I’ve been listening to NPR’s Planet Money podcasts recently, and a couple of days ago I listened to this one about economic bubbles. Bubbles are what some people call it when the price of something goes up and up and then crashes, and often you could kind of see that a crash was coming sooner or later. Sometimes people say that people were silly to spend all the money buying the thing when it was expensive. The podcasters spoke to Nobel Prizewinner Robert Schiller, who thinks the people driving up the price were being silly, at least sometimes. They also spoke to Eugene Fama, who shared the prize, and thinks that people aren’t being silly; you just can’t tell when something’s a bubble and when it isn’t. It was all pretty good-natured. Schiller and Fama shared their prize with another guy called Lars Peter Hansen, if you’re interested.

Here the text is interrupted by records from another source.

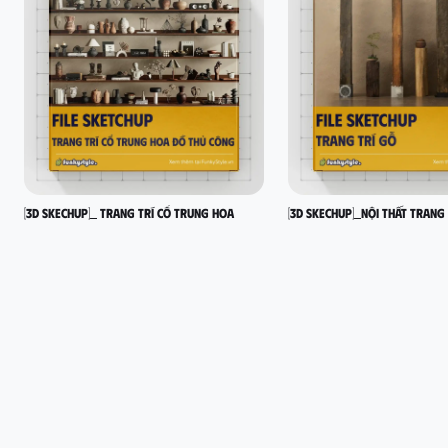
[3D SKECHUP]_ Trang trí cổ Trung Hoa
[3D SKECHUP]_Nội thất trang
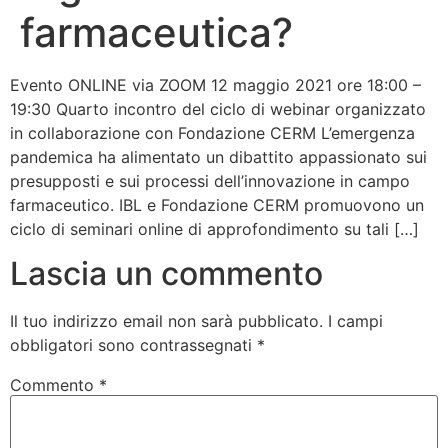
farmaceutica?
Bandolo
Evento ONLINE via ZOOM 12 maggio 2021 ore 18:00 –
Connessioni
19:30 Quarto incontro del ciclo di webinar organizzato
in collaborazione con Fondazione CERM L’emergenza
Fondazione CERM
pandemica ha alimentato un dibattito appassionato sui
presupposti e sui processi dell’innovazione in campo
Fondazione CERM – Idee
farmaceutico. IBL e Fondazione CERM promuovono un
ciclo di seminari online di approfondimento su tali […]
Lascia un commento
Il tuo indirizzo email non sarà pubblicato.
I campi
obbligatori sono contrassegnati
*
Commento
*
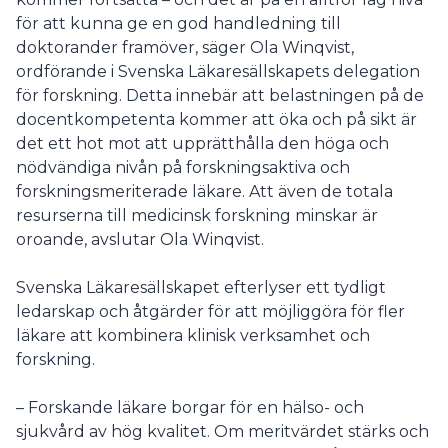
för att kunna ge en god handledning till
doktorander framöver, säger Ola Winqvist,
ordförande i Svenska Läkaresällskapets delegation
för forskning. Detta innebär att belastningen på de
docentkompetenta kommer att öka och på sikt är
det ett hot mot att upprätthålla den höga och
nödvändiga nivån på forskningsaktiva och
forskningsmeriterade läkare. Att även de totala
resurserna till medicinsk forskning minskar är
oroande, avslutar Ola Winqvist.
Svenska Läkaresällskapet efterlyser ett tydligt
ledarskap och åtgärder för att möjliggöra för fler
läkare att kombinera klinisk verksamhet och
forskning.
– Forskande läkare borgar för en hälso- och
sjukvård av hög kvalitet. Om meritvärdet stärks och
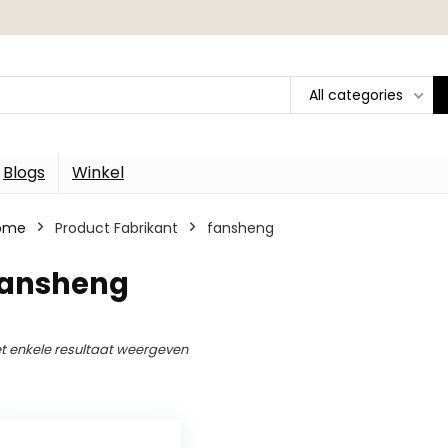
All categories
Blogs
Winkel
ome
Product Fabrikant
‎fansheng
‎fansheng
t enkele resultaat weergeven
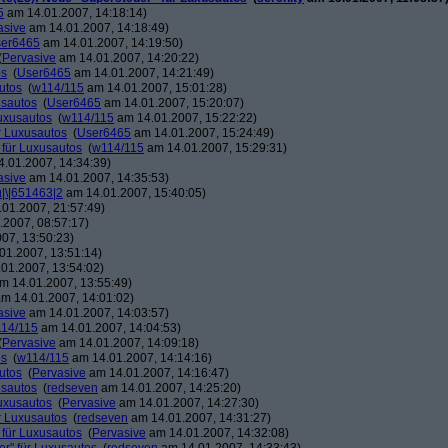
5
am 14.01.2007, 14:18:14)
asive
am 14.01.2007, 14:18:49)
er6465
am 14.01.2007, 14:19:50)
(
Pervasive
am 14.01.2007, 14:20:22)
os
(
User6465
am 14.01.2007, 14:21:49)
utos
(
w114/115
am 14.01.2007, 15:01:28)
usautos
(
User6465
am 14.01.2007, 15:20:07)
Luxusautos
(
w114/115
am 14.01.2007, 15:22:22)
r Luxusautos
(
User6465
am 14.01.2007, 15:24:49)
 für Luxusautos
(
w114/115
am 14.01.2007, 15:29:31)
.01.2007, 14:34:39)
asive
am 14.01.2007, 14:35:53)
µ|\|651463|2
am 14.01.2007, 15:40:05)
01.2007, 21:57:49)
2007, 08:57:17)
07, 13:50:23)
01.2007, 13:51:14)
01.2007, 13:54:02)
m 14.01.2007, 13:55:49)
m 14.01.2007, 14:01:02)
asive
am 14.01.2007, 14:03:57)
14/115
am 14.01.2007, 14:04:53)
(
Pervasive
am 14.01.2007, 14:09:18)
os
(
w114/115
am 14.01.2007, 14:14:16)
utos
(
Pervasive
am 14.01.2007, 14:16:47)
usautos
(
redseven
am 14.01.2007, 14:25:20)
Luxusautos
(
Pervasive
am 14.01.2007, 14:27:30)
r Luxusautos
(
redseven
am 14.01.2007, 14:31:27)
 für Luxusautos
(
Pervasive
am 14.01.2007, 14:32:08)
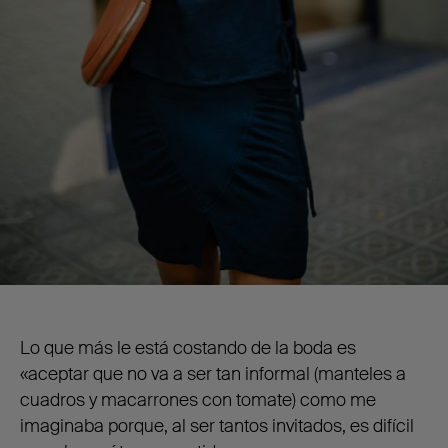
Lo que más le está costando de la boda es
«aceptar que no va a ser tan informal (manteles a
cuadros y macarrones con tomate) como me
imaginaba porque, al ser tantos invitados, es difícil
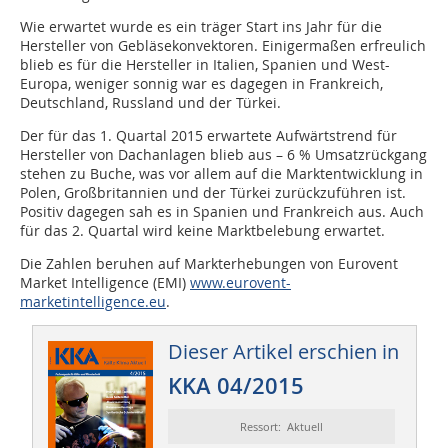
Wie erwartet wurde es ein träger Start ins Jahr für die
Hersteller von Gebläsekonvektoren. Einigermaßen erfreulich
blieb es für die Hersteller in Italien, Spanien und West-
Europa, weniger sonnig war es dagegen in Frankreich,
Deutschland, Russland und der Türkei.
Der für das 1. Quartal 2015 erwartete Aufwärtstrend für
Hersteller von Dachanlagen blieb aus – 6 % Umsatzrückgang
stehen zu Buche, was vor allem auf die Marktentwicklung in
Polen, Großbritannien und der Türkei zurückzuführen ist.
Positiv dagegen sah es in Spanien und Frankreich aus. Auch
für das 2. Quartal wird keine Marktbelebung erwartet.
Die Zahlen beruhen auf Markterhebungen von Eurovent
Market Intelligence (EMI)
www.eurovent-
marketintelligence.eu
.
Dieser Artikel erschien in
KKA 04/2015
Ressort: Aktuell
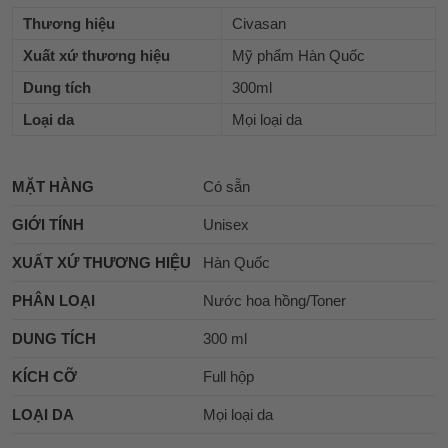
Thương hiệu
Civasan
Xuất xứ thương hiệu
Mỹ phẩm Hàn Quốc
Dung tích
300ml
Loại da
Mọi loại da
MẶT HÀNG
Có sẵn
GIỚI TÍNH
Unisex
XUẤT XỨ THƯƠNG HIỆU
Hàn Quốc
PHÂN LOẠI
Nước hoa hồng/Toner
DUNG TÍCH
300 ml
KÍCH CỠ
Full hộp
LOẠI DA
Mọi loại da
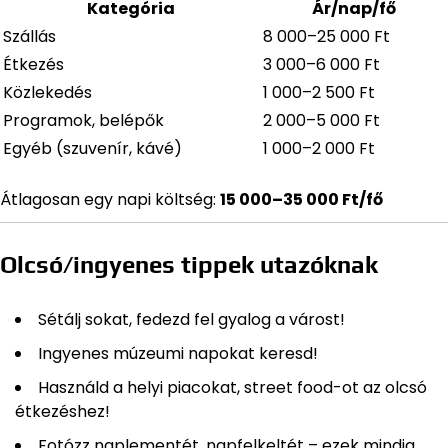
Kategória
Ár/nap/fő
Szállás
8 000–25 000 Ft
Étkezés
3 000–6 000 Ft
Közlekedés
1 000–2 500 Ft
Programok, belépők
2 000–5 000 Ft
Egyéb (szuvenír, kávé)
1 000–2 000 Ft
Átlagosan egy napi költség:
15 000–35 000 Ft/fő
Olcsó/ingyenes tippek utazóknak
Sétálj sokat, fedezd fel gyalog a várost!
Ingyenes múzeumi napokat keresd!
Használd a helyi piacokat, street food-ot az olcsó
étkezéshez!
Fotózz naplementét, napfelkeltét – ezek mindig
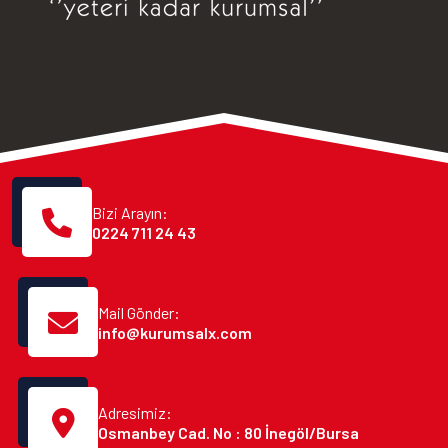
Bizi Arayın:
0224 711 24 43
Mail Gönder:
info@kurumsalx.com
Adresimiz:
Osmanbey Cad. No : 80 İnegöl/Bursa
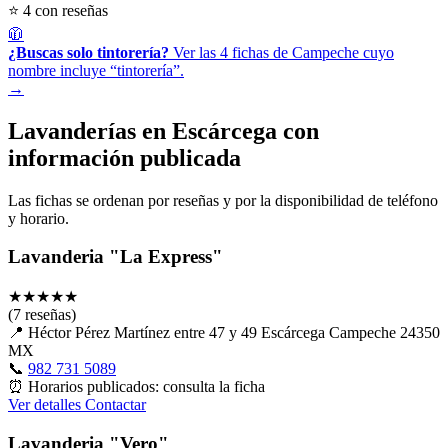
⭐ 4 con reseñas
🧥
¿Buscas solo tintorería?
Ver las 4 fichas de Campeche cuyo
nombre incluye “tintorería”.
→
Lavanderías en Escárcega con
información publicada
Las fichas se ordenan por reseñas y por la disponibilidad de teléfono
y horario.
Lavanderia "La Express"
★
★
★
★
★
(7 reseñas)
📍
Héctor Pérez Martínez entre 47 y 49 Escárcega Campeche 24350
MX
📞
982 731 5089
⏰
Horarios publicados: consulta la ficha
Ver detalles
Contactar
Lavanderia "Vero"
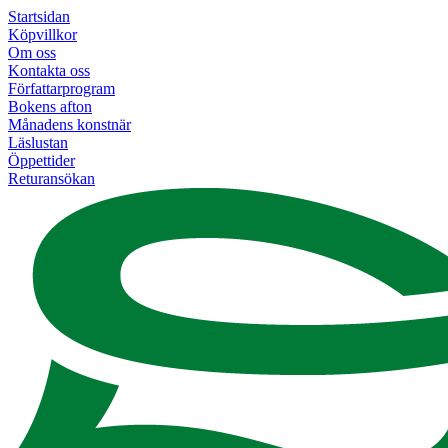
Startsidan
Köpvillkor
Om oss
Kontakta oss
Författarprogram
Bokens afton
Månadens konstnär
Läslustan
Öppettider
Returansökan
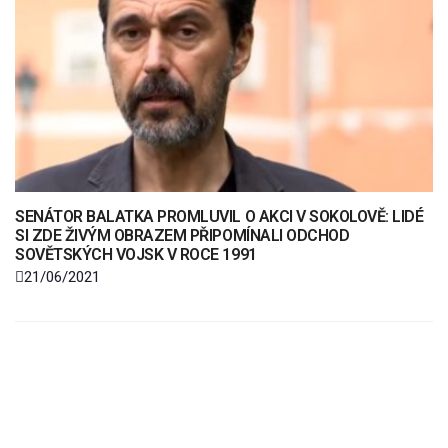
SENÁTOR BALATKA PROMLUVIL O AKCI V SOKOLOVĚ: LIDÉ
SI ZDE ŽIVÝM OBRAZEM PŘIPOMÍNALI ODCHOD
SOVĚTSKÝCH VOJSK V ROCE 1991
21/06/2021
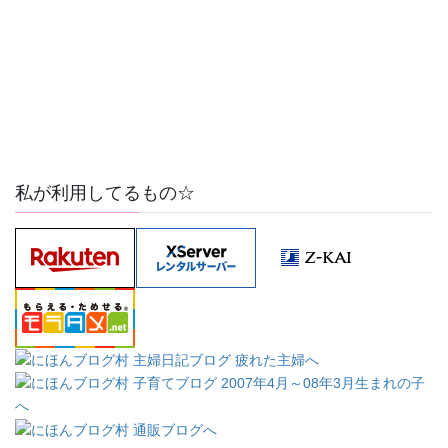
私が利用してるもの☆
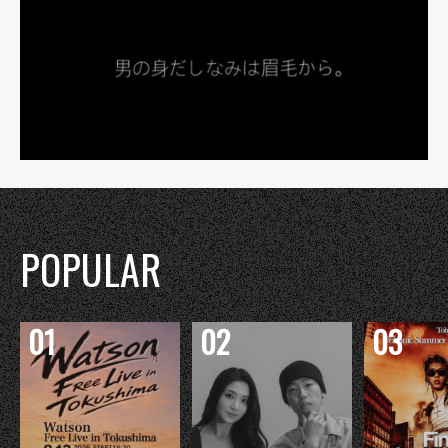
POPULAR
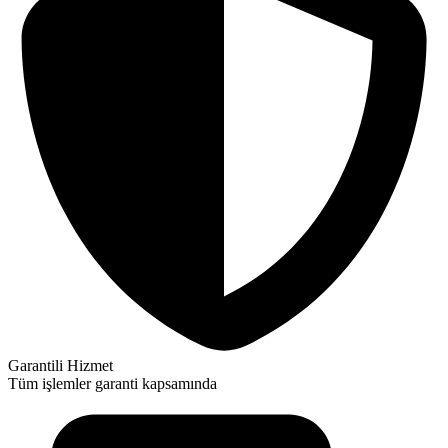
Garantili Hizmet
Tüm işlemler garanti kapsamında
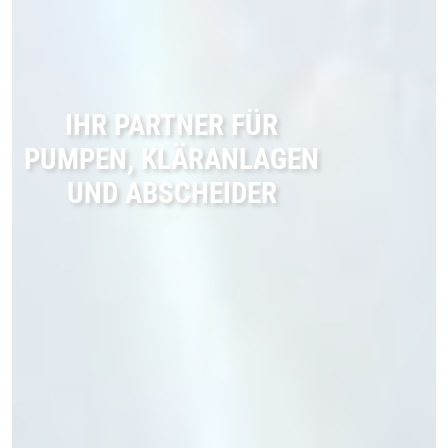
IHR PARTNER FÜR
PUMPEN, KLÄRANLAGEN
UND ABSCHEIDER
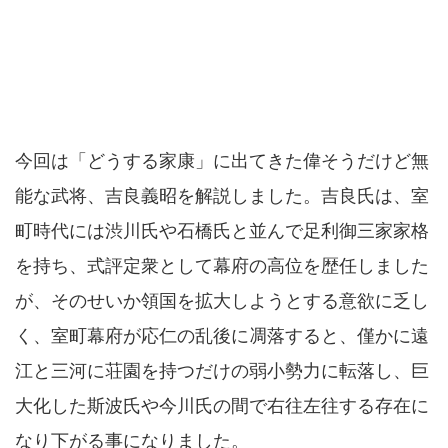
今回は「どうする家康」に出てきた偉そうだけど無
能な武将、吉良義昭を解説しました。吉良氏は、室
町時代には渋川氏や石橋氏と並んで足利御三家家格
を持ち、式評定衆として幕府の高位を歴任しました
が、そのせいか領国を拡大しようとする意欲に乏し
く、室町幕府が応仁の乱後に凋落すると、僅かに遠
江と三河に荘園を持つだけの弱小勢力に転落し、巨
大化した斯波氏や今川氏の間で右往左往する存在に
なり下がる事になりました。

Now, regular readers will probably have noticed that one of my hobbies is duplicating the intellectual efforts of other people, and today is no exception. I had a bit of a think about bubbles. Silliness is hard to model, so I tried to think of a kind of situation where the price of something might go up and up and then crash, even though the investors are going into it pretty much with their eyes open.
Here’s what I came up with. You have some kind of commodity which is generating a pretty good income at the moment, but you don’t know how long it’s going to carry on doing it. Maybe it’s a tulip farm and at the moment people are paying top dollar for tulips, but you don’t know how long the craze is going to last. Maybe it’s a share in Justin Bieber’s record company. How do you value something like that?
Well, you need to quantify how long you think it’s going to last. Maybe you think it’ll last something between one and ten years, and your credences are distributed equally over one year, two years and so on up to ten years. That lets you put an expected value on it. Now, if you’re a Bayesian and it’s still popular after a year, you’ll think it has between one and nine years left, and your credences will be equally distributed over one year left, two years left, and so on up to nine years. This lets you put a new expected value on it, and it’ll be lower than it was a year ago. So the expected value of Bieber's tulip farm goes gradually down, until sometime during this decade people lose interest in his tulips and the value of the farm crashes. That’s not a bubble. In a bubble the price is meant to go up until the crash.
Suppose you model your uncertainty about how long the craze will last differently. Instead of thinking how long it’ll last, you think about what the craze’s half-life is. Maybe you think it’s got a half-life of between one and five years, and you distribute your credences equally over half-lives of one year, two years, and so on up to five. (The craze’s half-life is the length of time in which it has a 50% chance of ending. In general, if the half-life is h years, the chance of the craze surviving the next h*n years is 0.5n.)
Now what happens if the craze is still going after a year? Well, that was more likely to happen if the half-life was long, so you end up redistributing your credences to make a long half-life more likely and a short half-life less likely. This means that after a year the value will go up. And it’ll keep going up until the craze ends. That’s got the rise-rise-crash character of a bubble, but nobody has had to do anything silly. This is true even though it’s predictable that the price will rise until the crash, and even if the investors are all sure the crash is coming sooner or later. I guess that if prices going up and up and then crashing was always this kind of phenomenon, that would mean Fama was right and Schiller was wrong. But I don’t really know; I just listened to one Planet Money podcast. (Well, actually I’ve listened to about a hundred Planet Money podcasts, but only one was about bubbles.)
Is this a reasonable way of dealing with uncertainty about how long a craze will last? Sometimes, it probably is. People have been into Barbie dolls for longer than they’ve been into Loom bands, and this inspires confidence that Barbie will still be around after Loom bands are gone. The longer Loom bands stick around, the longer they might seem to have left. When something’s been around as long as Barbie and Coke, it’s hard to imagine it ever going out of fashion.
So here’s another question: do real commodities exhibiting the price-rise-then-crash phenomenon fit this model? Well, no. Not exactly. The dotcom bubble was based on a load of companies which often weren’t bringing in much income at all at the time (right?), with investors betting on future income. But I think that can still fit into the model. Even if you only projected that the income would come, say, five years into the craze, the expected value still goes up as the probable half-life goes up, and the probable half-life carries on going up until the craze ends (or until a bunch of similar crazes end). So maybe the dotcom bubble was like that too. And the tulip bubble. Anyway, I recommend the podcasts.